Hei, jangan meledek reinkarnasi Phycasso.” Katanya dan lagi-lagi ia sangat percaya diri dengan reinkarnasi konyol itu.
Aku menahan senyumku dan duduk dipasir tak jauh darinya. “Sebelumnya kau bilang, kau reinkarnasi dari Leonardo Davinci. Mana yang benar?”
Mereka berbagi raga didiriku.” Ujarnya dan masih sibuk mengeruk pasir. Aku tergelak mendengar penuturannya.
Baiklah, Tuan Phycanardo,” Aku mulai meledeknya dengan panggilan karanganku. “mungkin setelah mereka berenkarnasi menjadi dirimu, para seniman kanvas itu sudah beralih menjadi seniman pasir. Sekarang buatkan istanaku. Apa yang bisa kubantu?”

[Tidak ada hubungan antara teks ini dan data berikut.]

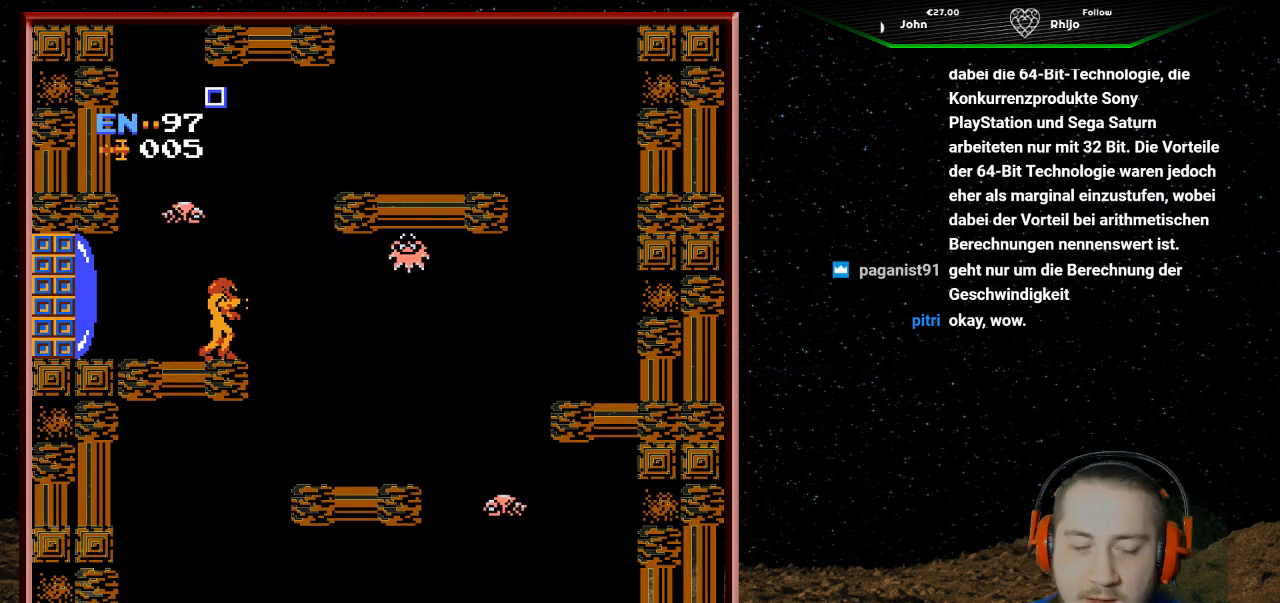
{"buttons": ["B", "DPAD_UP"], "events": [[267, "DPAD_UP", "down"], [433, "B", "down"]]}
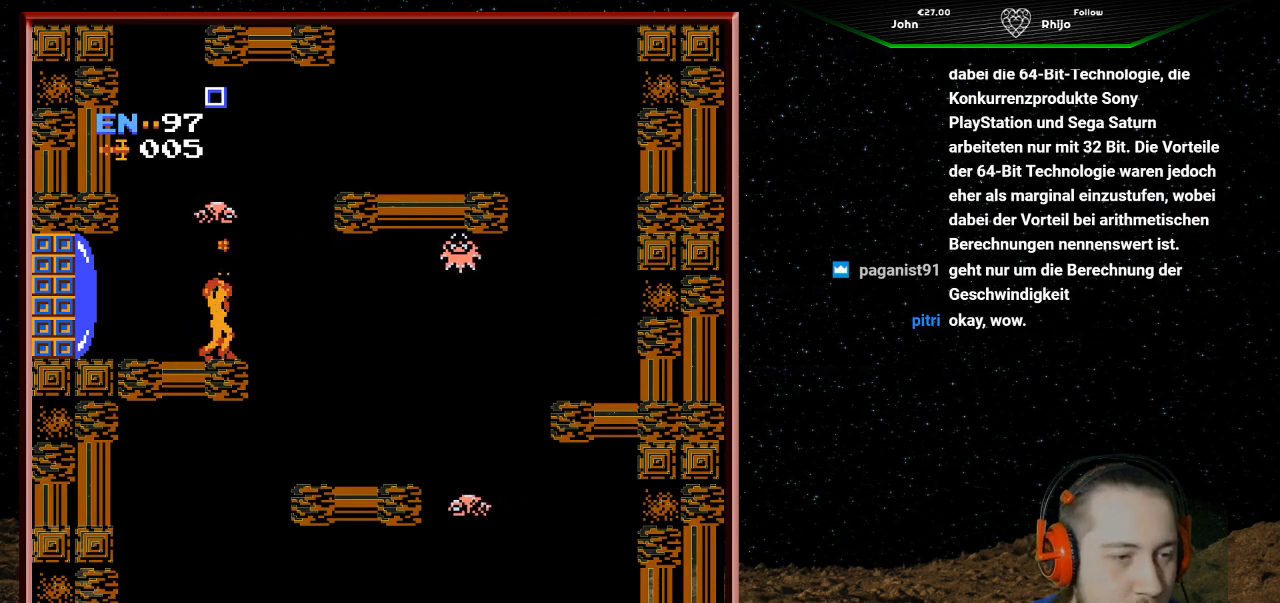
{"buttons": ["B"], "events": [[33, "B", "up"], [133, "B", "down"], [233, "B", "up"], [333, "B", "down"], [433, "B", "up"], [467, "DPAD_UP", "up"], [500, "B", "down"]]}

Aku butuh air, mana botol mineral tadi?” Yi Fan membuka keranjang dan mengambil botol mineral kosong kemudian mengisinya dengan air laut. Ia menuangkannya diatas tumpukan pasir yang ia keruk tadi dan mulai membuat istananya.
Aku tidak ikut membuatnya dan hanya memperhatikan wajah seriusnya yang terkadang mengulas senyum diantara kegiatannya. Harus kukakatan bahwa pria yang dikenal dingin ini justru manis dan sangat kekanakkan jika sudah bertemu pantai dan pasir. Efek sinar mentari yang kini menyinari tubuhnya membuat wajah tampannya terlihat sangat mempesona. Terlebih kemeja biru cerah yang ia kenakan, ia tampak lebih bercahaya.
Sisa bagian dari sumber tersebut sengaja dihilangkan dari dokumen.